Python Validate County State-CodePudding

I have a dataframe that contains county and state information (ie: Bucks, PA). I am trying to validate that my dataframe is correct and if not (as it often isn't spelled correctly), fix the mistakes. I have a separate list that contains all county and state information for the USA to use for against my dataframe for the validation.

This is what I have accomplished so far:

df_CountyState_List= ['Floyd, IA', 'Franklin, IA', 'Fremont, IA', 'Greene, IA' ] 
df_results = ['Franklin, IA', 'Freemont, IA', 'Green, IA'] 
desired df_results=[ 'Franklin, IA', 'Fremont, IA', 'Greene, IA' ]

for updatelocation in df_CountyState_List['Location'].to_list():
  df_results.loc[ df_results['Location'].str.contains(updatelocation), 'Location' ] ==updatelocation

CodePudding user response：

You can iterate over each line or use np equivalent to check every country (|state) and if it's not in the list, you can try to use difflib to find the closest word in yours lists :

How to find the most similar word in a list in python

CodePudding user response：

If you only want to validate, i.e. to check whether the rows are OK or not, you can use isin().

Let's say your column is called "County", then:

df_results.County.isin(df_CountyState_List[0])

0     True
1    False
2    False
Name: County, dtype: bool

If you want also to correct the mistakes, you can use difflib as suggested in another answer. difflib requires a list, not a dataframe, so if df_CountyState_List is a DataFrame (as the 'df' in the name suggest):

countyState_List = df_CountyState_List[0].tolist()
df_validated = df_results.County.apply(lambda row: difflib.get_close_matches(row, countyState_List)[0])

Recorded information »
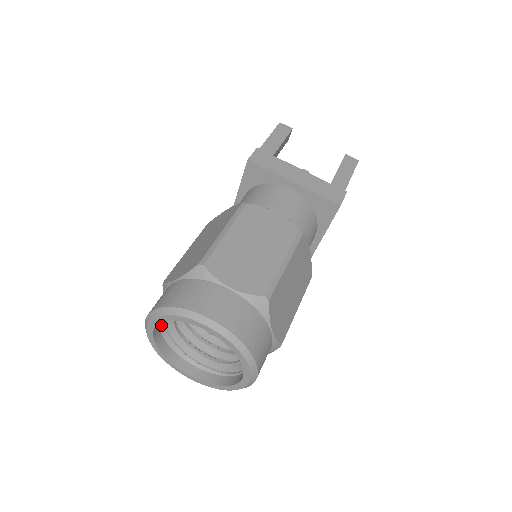
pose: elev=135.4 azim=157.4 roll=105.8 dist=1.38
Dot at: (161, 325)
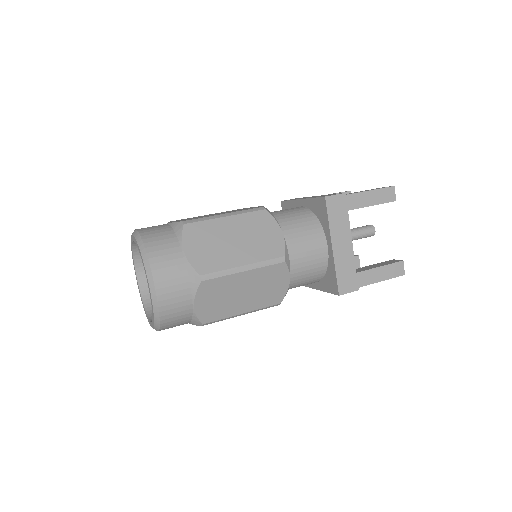
Dot at: occluded
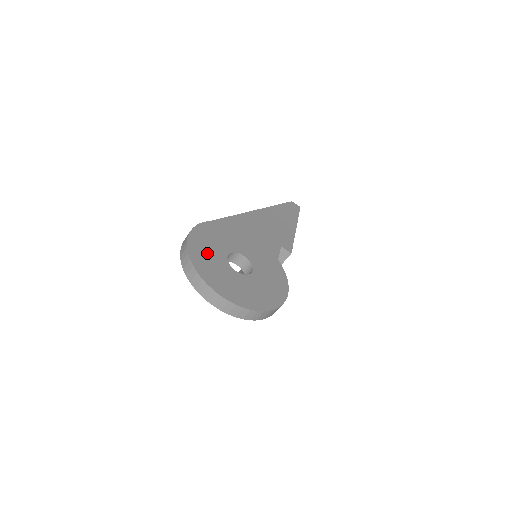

Things to do »
1) Answer these questions from the county-and-state validation thread, one answer per line, marked the same way.
(a) What example of county and state information does the poster give in parentheses?
(b) In the poster's desired results, what does "Freemont, IA" become?
(c) Which method does the second reply recommend if the goal is only to validate the rows?
2) Decide whether each statement agrees with the county-and-state validation thread. Answer yes or no, and quote the words from the thread that decide it.
(a) The poster says the county names in the dataframe are usually spelled correctly.
(b) The first reply suggests using difflib to find the closest word.
(c) The second reply states that difflib requires a dataframe.

Response list »
1)
(a) Bucks, PA
(b) Fremont, IA
(c) isin()

2)
(a) No: "as it often isn't spelled correctly"
(b) Yes: "you can try to use difflib to find the closest word in yours lists"
(c) No: "difflib requires a list, not a dataframe"